[Entries drawn from a collection]
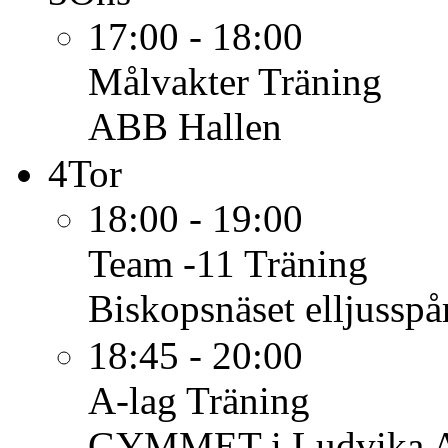
17:00 - 18:00
Målvakter
Träning
ABB Hallen
4
Tor
18:00 - 19:00
Team -11
Träning
Biskopsnäset elljusspå
18:45 - 20:00
A-lag
Träning
GYMMET i Ludvika 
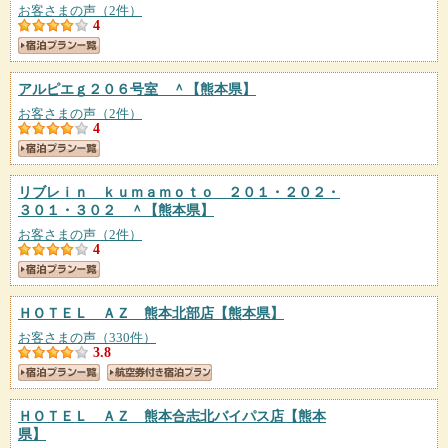
お客さまの声（2件）
4
アルピエｇ２０６号室 ＾
【熊本県】
お客さまの声（2件）
4
リブレｉｎ ｋｕｍａｍｏｔｏ ２０１・２０２・
３０１・３０２ ＾
【熊本県】
お客さまの声（2件）
4
ＨＯＴＥＬ ＡＺ 熊本北部店
【熊本県】
お客さまの声（330件）
3.8
ＨＯＴＥＬ ＡＺ 熊本合志北バイパス店
【熊本
県】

* Exercise aim *
Repeat all the text lines from the data above character for character, leaving the pictures out of your answer.

* Solution *
17:00 - 18:00
Målvakter
Träning
ABB Hallen
4
Tor
18:00 - 19:00
Team -11
Träning
Biskopsnäset elljusspå
18:45 - 20:00
A-lag
Träning
GYMMET i Ludvika 
お客さまの声（2件）
4
アルピエｇ２０６号室 ＾
【熊本県】
お客さまの声（2件）
4
リブレｉｎ ｋｕｍａｍｏｔｏ ２０１・２０２・
３０１・３０２ ＾
【熊本県】
お客さまの声（2件）
4
ＨＯＴＥＬ ＡＺ 熊本北部店
【熊本県】
お客さまの声（330件）
3.8
ＨＯＴＥＬ ＡＺ 熊本合志北バイパス店
【熊本
県】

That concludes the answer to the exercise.